[Transcribed page text]
-----
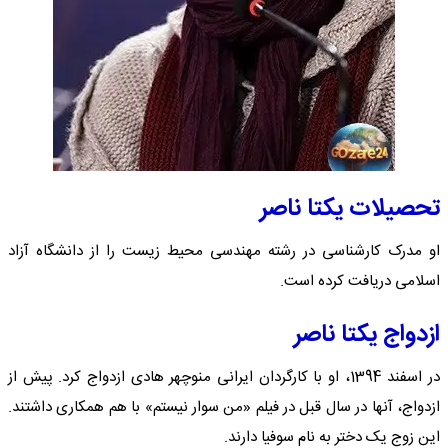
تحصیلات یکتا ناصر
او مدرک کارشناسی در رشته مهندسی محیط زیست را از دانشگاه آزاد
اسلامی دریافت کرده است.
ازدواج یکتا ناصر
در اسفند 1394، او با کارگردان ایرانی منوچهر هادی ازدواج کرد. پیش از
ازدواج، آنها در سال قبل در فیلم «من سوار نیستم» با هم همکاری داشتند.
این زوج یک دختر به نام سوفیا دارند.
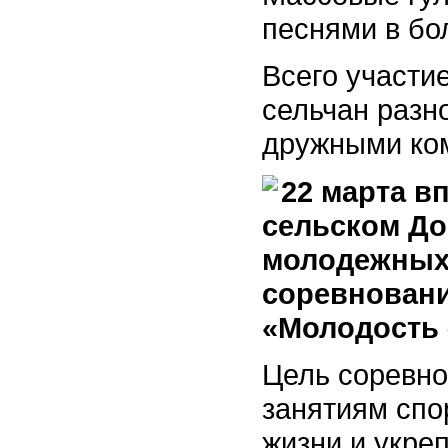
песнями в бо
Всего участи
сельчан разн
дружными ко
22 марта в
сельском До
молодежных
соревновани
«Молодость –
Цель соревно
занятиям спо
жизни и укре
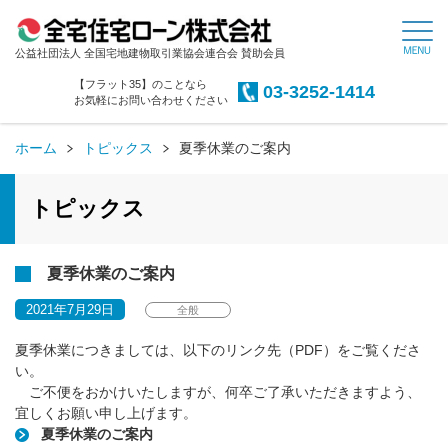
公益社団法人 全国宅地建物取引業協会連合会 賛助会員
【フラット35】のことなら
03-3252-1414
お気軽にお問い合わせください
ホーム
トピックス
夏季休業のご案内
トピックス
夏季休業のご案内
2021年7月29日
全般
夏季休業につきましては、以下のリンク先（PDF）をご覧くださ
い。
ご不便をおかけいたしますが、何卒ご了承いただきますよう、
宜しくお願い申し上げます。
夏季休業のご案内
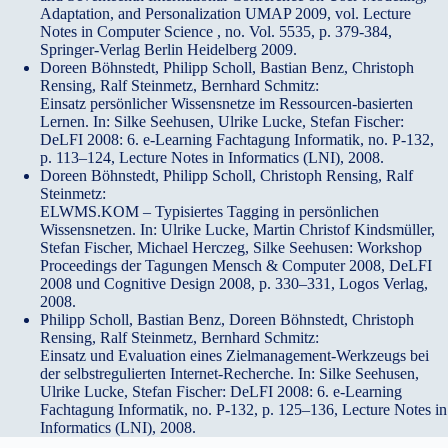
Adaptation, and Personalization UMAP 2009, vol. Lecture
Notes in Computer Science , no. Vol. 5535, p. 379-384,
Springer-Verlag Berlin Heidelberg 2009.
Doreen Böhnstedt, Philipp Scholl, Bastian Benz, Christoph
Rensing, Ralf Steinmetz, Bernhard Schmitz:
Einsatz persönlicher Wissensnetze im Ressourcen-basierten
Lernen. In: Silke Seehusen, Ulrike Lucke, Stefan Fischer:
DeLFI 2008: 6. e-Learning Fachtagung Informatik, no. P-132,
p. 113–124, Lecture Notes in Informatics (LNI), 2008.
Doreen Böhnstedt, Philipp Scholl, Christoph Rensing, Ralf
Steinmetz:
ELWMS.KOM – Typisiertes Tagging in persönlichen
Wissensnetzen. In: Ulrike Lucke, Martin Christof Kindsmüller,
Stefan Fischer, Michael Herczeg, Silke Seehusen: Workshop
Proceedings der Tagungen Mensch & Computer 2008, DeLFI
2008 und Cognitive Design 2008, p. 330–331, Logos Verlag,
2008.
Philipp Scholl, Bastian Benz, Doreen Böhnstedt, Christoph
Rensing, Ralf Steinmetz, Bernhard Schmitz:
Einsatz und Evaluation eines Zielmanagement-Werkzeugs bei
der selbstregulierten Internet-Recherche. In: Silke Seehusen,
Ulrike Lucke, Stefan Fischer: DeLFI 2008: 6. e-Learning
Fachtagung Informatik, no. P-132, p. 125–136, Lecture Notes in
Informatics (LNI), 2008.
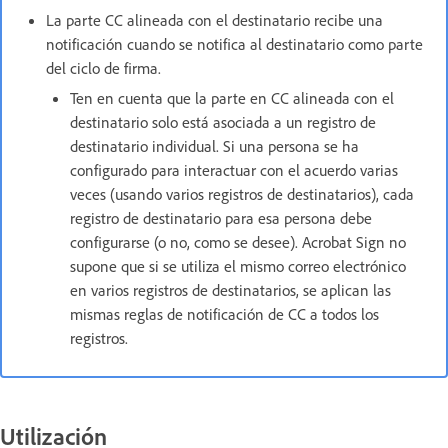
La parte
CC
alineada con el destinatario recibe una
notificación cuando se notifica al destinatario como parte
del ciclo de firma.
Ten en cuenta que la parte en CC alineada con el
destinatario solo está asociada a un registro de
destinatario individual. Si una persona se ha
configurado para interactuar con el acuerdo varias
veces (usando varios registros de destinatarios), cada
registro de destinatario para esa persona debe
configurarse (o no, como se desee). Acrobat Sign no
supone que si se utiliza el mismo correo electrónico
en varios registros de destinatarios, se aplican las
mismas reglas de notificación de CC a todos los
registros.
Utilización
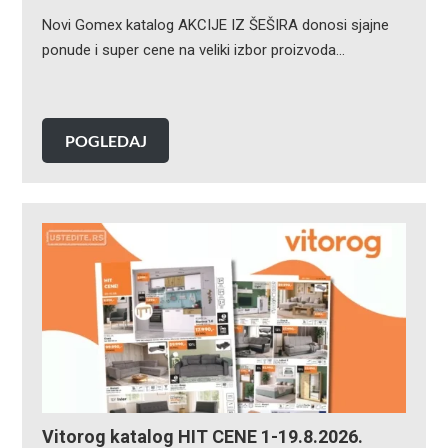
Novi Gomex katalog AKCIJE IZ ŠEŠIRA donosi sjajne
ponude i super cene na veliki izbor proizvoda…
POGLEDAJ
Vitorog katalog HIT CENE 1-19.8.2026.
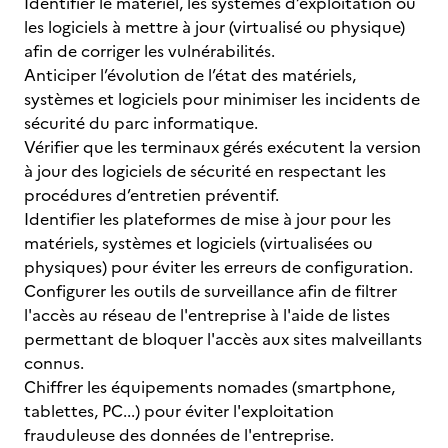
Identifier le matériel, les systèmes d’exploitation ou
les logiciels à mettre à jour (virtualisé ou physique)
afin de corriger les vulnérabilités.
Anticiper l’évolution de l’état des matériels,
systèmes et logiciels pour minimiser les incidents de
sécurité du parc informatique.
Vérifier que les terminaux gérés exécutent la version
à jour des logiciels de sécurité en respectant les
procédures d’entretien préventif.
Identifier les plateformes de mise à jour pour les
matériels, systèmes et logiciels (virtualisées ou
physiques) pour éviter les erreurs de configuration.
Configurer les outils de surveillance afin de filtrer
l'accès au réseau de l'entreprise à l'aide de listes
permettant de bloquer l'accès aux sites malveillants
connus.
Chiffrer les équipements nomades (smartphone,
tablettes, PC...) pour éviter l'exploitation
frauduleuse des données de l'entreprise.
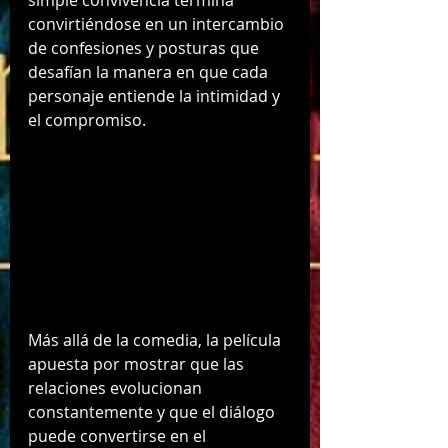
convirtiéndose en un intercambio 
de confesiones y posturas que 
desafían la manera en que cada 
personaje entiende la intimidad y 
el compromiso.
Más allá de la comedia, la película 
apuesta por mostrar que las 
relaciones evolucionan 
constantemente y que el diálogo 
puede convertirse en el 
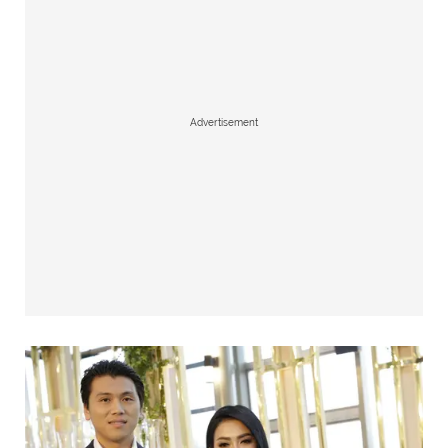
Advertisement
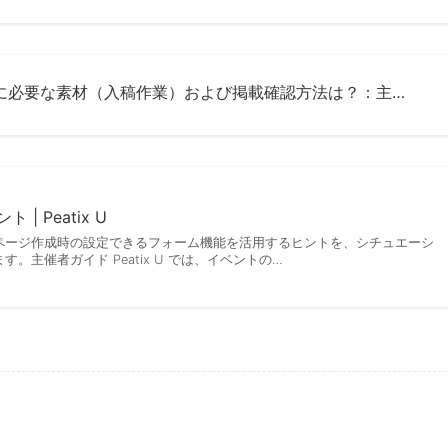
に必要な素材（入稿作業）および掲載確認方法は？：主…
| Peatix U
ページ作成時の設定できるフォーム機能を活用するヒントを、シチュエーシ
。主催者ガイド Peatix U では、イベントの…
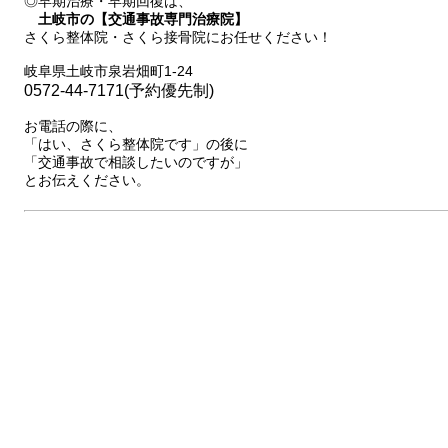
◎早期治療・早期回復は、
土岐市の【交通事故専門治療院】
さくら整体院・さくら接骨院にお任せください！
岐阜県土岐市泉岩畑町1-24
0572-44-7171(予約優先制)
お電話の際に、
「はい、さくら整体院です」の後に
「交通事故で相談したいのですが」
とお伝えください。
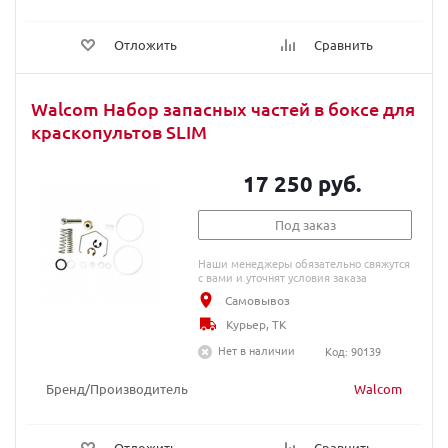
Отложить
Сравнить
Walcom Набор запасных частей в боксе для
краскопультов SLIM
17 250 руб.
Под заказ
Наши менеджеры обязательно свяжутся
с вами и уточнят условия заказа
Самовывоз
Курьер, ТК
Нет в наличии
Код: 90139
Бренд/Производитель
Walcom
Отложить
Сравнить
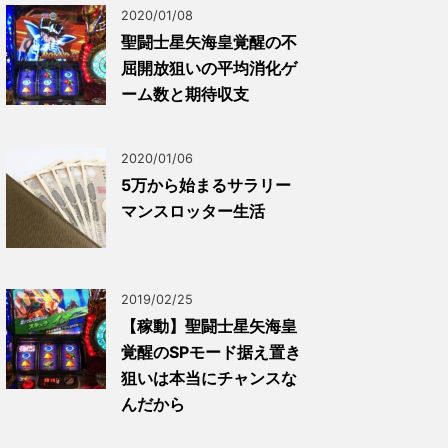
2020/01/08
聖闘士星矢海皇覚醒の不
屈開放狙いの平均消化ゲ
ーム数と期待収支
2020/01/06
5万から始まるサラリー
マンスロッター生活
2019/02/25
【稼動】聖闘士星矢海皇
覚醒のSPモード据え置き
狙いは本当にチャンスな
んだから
-----
• To-do item
Could you edit these lines so that "Сравнить" is replaced by "Добавить к сравнению" wherever it appears, with everything else kept the same and the pictures left out?

• Result of the exercise
تحصیلات یکتا ناصر
او مدرک کارشناسی در رشته مهندسی محیط زیست را از دانشگاه آزاد
اسلامی دریافت کرده است.
ازدواج یکتا ناصر
در اسفند 1394، او با کارگردان ایرانی منوچهر هادی ازدواج کرد. پیش از
ازدواج، آنها در سال قبل در فیلم «من سوار نیستم» با هم همکاری داشتند.
این زوج یک دختر به نام سوفیا دارند.
песнями в бо
Всего участи
сельчан разн
дружными ко
22 марта в
сельском До
молодежных
соревновани
«Молодость –
Цель соревно
занятиям спо
жизни и укре
公益社団法人 全国宅地建物取引業協会連合会 賛助会員
【フラット35】のことなら
03-3252-1414
お気軽にお問い合わせください
ホーム
トピックス
夏季休業のご案内
トピックス
夏季休業のご案内
2021年7月29日
全般
夏季休業につきましては、以下のリンク先（PDF）をご覧くださ
い。
ご不便をおかけいたしますが、何卒ご了承いただきますよう、
宜しくお願い申し上げます。
夏季休業のご案内
Adaptation, and Personalization UMAP 2009, vol. Lecture
Notes in Computer Science , no. Vol. 5535, p. 379-384,
Springer-Verlag Berlin Heidelberg 2009.
Doreen Böhnstedt, Philipp Scholl, Bastian Benz, Christoph
Rensing, Ralf Steinmetz, Bernhard Schmitz:
Einsatz persönlicher Wissensnetze im Ressourcen-basierten
Lernen. In: Silke Seehusen, Ulrike Lucke, Stefan Fischer:
DeLFI 2008: 6. e-Learning Fachtagung Informatik, no. P-132,
p. 113–124, Lecture Notes in Informatics (LNI), 2008.
Doreen Böhnstedt, Philipp Scholl, Christoph Rensing, Ralf
Steinmetz:
ELWMS.KOM – Typisiertes Tagging in persönlichen
Wissensnetzen. In: Ulrike Lucke, Martin Christof Kindsmüller,
Stefan Fischer, Michael Herczeg, Silke Seehusen: Workshop
Proceedings der Tagungen Mensch & Computer 2008, DeLFI
2008 und Cognitive Design 2008, p. 330–331, Logos Verlag,
2008.
Philipp Scholl, Bastian Benz, Doreen Böhnstedt, Christoph
Rensing, Ralf Steinmetz, Bernhard Schmitz:
Einsatz und Evaluation eines Zielmanagement-Werkzeugs bei
der selbstregulierten Internet-Recherche. In: Silke Seehusen,
Ulrike Lucke, Stefan Fischer: DeLFI 2008: 6. e-Learning
Fachtagung Informatik, no. P-132, p. 125–136, Lecture Notes in
Informatics (LNI), 2008.
La parte
CC
alineada con el destinatario recibe una
notificación cuando se notifica al destinatario como parte
del ciclo de firma.
Ten en cuenta que la parte en CC alineada con el
destinatario solo está asociada a un registro de
destinatario individual. Si una persona se ha
configurado para interactuar con el acuerdo varias
veces (usando varios registros de destinatarios), cada
registro de destinatario para esa persona debe
configurarse (o no, como se desee). Acrobat Sign no
supone que si se utiliza el mismo correo electrónico
en varios registros de destinatarios, se aplican las
mismas reglas de notificación de CC a todos los
registros.
Utilización
Novi Gomex katalog AKCIJE IZ ŠEŠIRA donosi sjajne
ponude i super cene na veliki izbor proizvoda…
POGLEDAJ
Vitorog katalog HIT CENE 1-19.8.2026.
Identifier le matériel, les systèmes d’exploitation ou
les logiciels à mettre à jour (virtualisé ou physique)
afin de corriger les vulnérabilités.
Anticiper l’évolution de l’état des matériels,
systèmes et logiciels pour minimiser les incidents de
sécurité du parc informatique.
Vérifier que les terminaux gérés exécutent la version
à jour des logiciels de sécurité en respectant les
procédures d’entretien préventif.
Identifier les plateformes de mise à jour pour les
matériels, systèmes et logiciels (virtualisées ou
physiques) pour éviter les erreurs de configuration.
Configurer les outils de surveillance afin de filtrer
l'accès au réseau de l'entreprise à l'aide de listes
permettant de bloquer l'accès aux sites malveillants
connus.
Chiffrer les équipements nomades (smartphone,
tablettes, PC...) pour éviter l'exploitation
frauduleuse des données de l'entreprise.
convirtiéndose en un intercambio 
de confesiones y posturas que 
desafían la manera en que cada 
personaje entiende la intimidad y 
el compromiso.
Más allá de la comedia, la película 
apuesta por mostrar que las 
relaciones evolucionan 
constantemente y que el diálogo 
puede convertirse en el 
Advertisement
に必要な素材（入稿作業）および掲載確認方法は？：主…
| Peatix U
ページ作成時の設定できるフォーム機能を活用するヒントを、シチュエーシ
。主催者ガイド Peatix U では、イベントの…
◎早期治療・早期回復は、
土岐市の【交通事故専門治療院】
さくら整体院・さくら接骨院にお任せください！
岐阜県土岐市泉岩畑町1-24
0572-44-7171(予約優先制)
お電話の際に、
「はい、さくら整体院です」の後に
「交通事故で相談したいのですが」
とお伝えください。
Отложить
Добавить к сравнению
Walcom Набор запасных частей в боксе для
краскопультов SLIM
17 250 руб.
Под заказ
Наши менеджеры обязательно свяжутся
с вами и уточнят условия заказа
Самовывоз
Курьер, ТК
Нет в наличии
Код: 90139
Бренд/Производитель
Walcom
Отложить
Добавить к сравнению
2020/01/08
聖闘士星矢海皇覚醒の不
屈開放狙いの平均消化ゲ
ーム数と期待収支
2020/01/06
5万から始まるサラリー
マンスロッター生活
2019/02/25
【稼動】聖闘士星矢海皇
覚醒のSPモード据え置き
狙いは本当にチャンスな
んだから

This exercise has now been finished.